Exercise prompt - Only the lines from the start of the entries up to and including the line with "of human skin" should be written out, exactly as they stand.

Data shown -
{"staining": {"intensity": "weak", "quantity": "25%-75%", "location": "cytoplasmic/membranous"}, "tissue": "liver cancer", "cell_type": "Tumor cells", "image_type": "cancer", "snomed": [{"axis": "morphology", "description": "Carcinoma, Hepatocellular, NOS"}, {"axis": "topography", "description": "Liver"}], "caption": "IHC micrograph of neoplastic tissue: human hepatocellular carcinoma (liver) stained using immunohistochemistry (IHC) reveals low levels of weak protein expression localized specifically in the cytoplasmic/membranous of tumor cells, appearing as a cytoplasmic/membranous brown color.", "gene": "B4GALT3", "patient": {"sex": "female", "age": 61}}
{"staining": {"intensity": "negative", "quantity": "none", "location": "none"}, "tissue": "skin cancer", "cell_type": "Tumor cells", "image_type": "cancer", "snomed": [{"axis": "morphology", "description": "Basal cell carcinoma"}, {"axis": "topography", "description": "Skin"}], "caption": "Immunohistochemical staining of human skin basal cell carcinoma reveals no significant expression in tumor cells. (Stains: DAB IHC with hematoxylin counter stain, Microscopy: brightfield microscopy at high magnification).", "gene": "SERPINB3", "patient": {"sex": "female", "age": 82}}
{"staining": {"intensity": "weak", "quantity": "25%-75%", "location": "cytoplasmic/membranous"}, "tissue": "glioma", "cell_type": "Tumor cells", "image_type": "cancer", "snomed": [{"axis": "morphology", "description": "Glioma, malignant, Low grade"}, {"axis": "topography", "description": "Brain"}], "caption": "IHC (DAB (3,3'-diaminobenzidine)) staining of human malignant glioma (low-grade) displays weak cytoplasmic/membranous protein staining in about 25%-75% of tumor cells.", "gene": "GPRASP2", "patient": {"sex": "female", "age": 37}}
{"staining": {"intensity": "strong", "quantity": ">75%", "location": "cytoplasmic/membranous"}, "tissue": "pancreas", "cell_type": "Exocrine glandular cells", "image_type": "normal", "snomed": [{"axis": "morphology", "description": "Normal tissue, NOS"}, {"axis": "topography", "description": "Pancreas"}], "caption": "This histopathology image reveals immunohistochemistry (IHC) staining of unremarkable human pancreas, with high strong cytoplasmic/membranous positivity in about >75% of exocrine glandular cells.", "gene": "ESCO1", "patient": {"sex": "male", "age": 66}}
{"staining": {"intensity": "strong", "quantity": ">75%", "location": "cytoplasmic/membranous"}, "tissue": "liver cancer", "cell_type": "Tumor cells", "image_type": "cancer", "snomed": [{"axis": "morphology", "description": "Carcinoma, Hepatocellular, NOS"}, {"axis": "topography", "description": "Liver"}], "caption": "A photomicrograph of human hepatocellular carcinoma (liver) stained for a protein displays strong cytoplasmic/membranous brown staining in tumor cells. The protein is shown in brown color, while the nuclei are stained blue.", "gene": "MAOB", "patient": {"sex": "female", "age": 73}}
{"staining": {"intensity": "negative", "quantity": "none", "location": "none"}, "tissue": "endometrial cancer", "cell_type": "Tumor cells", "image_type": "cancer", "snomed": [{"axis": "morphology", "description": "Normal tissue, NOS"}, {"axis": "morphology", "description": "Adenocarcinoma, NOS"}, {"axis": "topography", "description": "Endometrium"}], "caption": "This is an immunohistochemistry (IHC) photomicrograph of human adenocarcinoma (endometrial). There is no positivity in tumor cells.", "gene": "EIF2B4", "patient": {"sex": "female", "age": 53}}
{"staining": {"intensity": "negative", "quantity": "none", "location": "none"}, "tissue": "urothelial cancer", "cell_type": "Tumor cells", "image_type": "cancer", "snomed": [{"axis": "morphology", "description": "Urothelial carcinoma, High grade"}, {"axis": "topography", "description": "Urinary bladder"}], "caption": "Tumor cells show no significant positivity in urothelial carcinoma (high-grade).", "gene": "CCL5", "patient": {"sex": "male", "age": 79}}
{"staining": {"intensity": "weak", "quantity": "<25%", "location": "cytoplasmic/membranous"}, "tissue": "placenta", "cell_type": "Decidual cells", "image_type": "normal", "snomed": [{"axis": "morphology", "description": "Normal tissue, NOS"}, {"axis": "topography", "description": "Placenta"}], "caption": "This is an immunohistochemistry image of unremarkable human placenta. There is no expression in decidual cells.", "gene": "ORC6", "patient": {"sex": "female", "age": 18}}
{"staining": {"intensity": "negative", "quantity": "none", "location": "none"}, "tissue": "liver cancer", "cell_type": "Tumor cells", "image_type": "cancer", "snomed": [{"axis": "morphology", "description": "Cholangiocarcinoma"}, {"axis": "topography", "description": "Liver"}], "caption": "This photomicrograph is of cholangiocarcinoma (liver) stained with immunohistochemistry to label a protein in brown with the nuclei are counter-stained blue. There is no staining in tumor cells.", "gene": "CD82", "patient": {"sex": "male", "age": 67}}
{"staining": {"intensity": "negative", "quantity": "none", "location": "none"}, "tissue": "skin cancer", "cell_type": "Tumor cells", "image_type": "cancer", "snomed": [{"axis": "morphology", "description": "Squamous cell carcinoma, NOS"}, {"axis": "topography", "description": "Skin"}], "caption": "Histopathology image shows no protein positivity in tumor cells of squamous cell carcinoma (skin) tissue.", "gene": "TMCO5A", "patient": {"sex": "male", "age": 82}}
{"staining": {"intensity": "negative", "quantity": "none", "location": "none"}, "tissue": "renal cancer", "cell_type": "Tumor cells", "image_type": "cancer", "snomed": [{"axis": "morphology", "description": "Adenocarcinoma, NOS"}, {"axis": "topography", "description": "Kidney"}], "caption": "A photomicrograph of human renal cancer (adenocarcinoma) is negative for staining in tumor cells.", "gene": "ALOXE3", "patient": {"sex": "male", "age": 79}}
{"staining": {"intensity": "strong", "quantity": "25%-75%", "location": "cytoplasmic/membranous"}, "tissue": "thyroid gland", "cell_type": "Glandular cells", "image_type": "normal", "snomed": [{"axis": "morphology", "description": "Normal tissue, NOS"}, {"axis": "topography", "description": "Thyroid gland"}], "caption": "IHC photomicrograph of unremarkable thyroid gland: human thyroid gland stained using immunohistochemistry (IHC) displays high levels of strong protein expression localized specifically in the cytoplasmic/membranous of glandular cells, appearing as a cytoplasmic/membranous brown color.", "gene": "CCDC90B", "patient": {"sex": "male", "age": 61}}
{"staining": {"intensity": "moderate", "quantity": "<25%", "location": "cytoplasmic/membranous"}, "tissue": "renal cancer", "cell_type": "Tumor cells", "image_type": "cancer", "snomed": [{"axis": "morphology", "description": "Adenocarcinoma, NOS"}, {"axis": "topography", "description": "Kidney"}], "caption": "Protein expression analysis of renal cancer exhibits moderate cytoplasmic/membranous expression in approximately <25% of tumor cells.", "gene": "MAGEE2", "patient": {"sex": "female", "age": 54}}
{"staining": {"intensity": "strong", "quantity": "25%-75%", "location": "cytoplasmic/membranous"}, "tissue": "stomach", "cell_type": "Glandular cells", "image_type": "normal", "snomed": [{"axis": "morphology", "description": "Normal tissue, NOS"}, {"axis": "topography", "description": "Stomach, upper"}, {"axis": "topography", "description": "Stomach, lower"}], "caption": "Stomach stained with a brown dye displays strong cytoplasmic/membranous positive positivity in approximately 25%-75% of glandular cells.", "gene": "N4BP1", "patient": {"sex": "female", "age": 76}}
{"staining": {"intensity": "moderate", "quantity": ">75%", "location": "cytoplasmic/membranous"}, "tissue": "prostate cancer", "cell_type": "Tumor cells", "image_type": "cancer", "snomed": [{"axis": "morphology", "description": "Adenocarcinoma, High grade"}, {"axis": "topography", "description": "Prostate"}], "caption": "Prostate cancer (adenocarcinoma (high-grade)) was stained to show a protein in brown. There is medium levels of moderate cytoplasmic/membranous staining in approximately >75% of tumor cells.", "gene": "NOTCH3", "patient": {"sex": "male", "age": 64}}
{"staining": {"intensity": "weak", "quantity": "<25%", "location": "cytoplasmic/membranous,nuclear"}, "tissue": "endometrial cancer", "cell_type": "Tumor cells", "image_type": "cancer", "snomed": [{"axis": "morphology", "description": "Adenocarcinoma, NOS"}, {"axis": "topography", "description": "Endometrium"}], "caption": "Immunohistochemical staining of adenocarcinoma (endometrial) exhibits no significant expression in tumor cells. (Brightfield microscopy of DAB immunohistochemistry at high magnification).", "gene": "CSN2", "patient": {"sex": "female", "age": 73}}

Response to this task -
{"staining": {"intensity": "weak", "quantity": "25%-75%", "location": "cytoplasmic/membranous"}, "tissue": "liver cancer", "cell_type": "Tumor cells", "image_type": "cancer", "snomed": [{"axis": "morphology", "description": "Carcinoma, Hepatocellular, NOS"}, {"axis": "topography", "description": "Liver"}], "caption": "IHC micrograph of neoplastic tissue: human hepatocellular carcinoma (liver) stained using immunohistochemistry (IHC) reveals low levels of weak protein expression localized specifically in the cytoplasmic/membranous of tumor cells, appearing as a cytoplasmic/membranous brown color.", "gene": "B4GALT3", "patient": {"sex": "female", "age": 61}}
{"staining": {"intensity": "negative", "quantity": "none", "location": "none"}, "tissue": "skin cancer", "cell_type": "Tumor cells", "image_type": "cancer", "snomed": [{"axis": "morphology", "description": "Basal cell carcinoma"}, {"axis": "topography", "description": "Skin"}], "caption": "Immunohistochemical staining of human skin basal cell carcinoma reveals no significant expression in tumor cells. (Stains: DAB IHC with hematoxylin counter stain, Microscopy: brightfield microscopy at high magnification).", "gene": "SERPINB3", "patient": {"sex": "female", "age": 82}}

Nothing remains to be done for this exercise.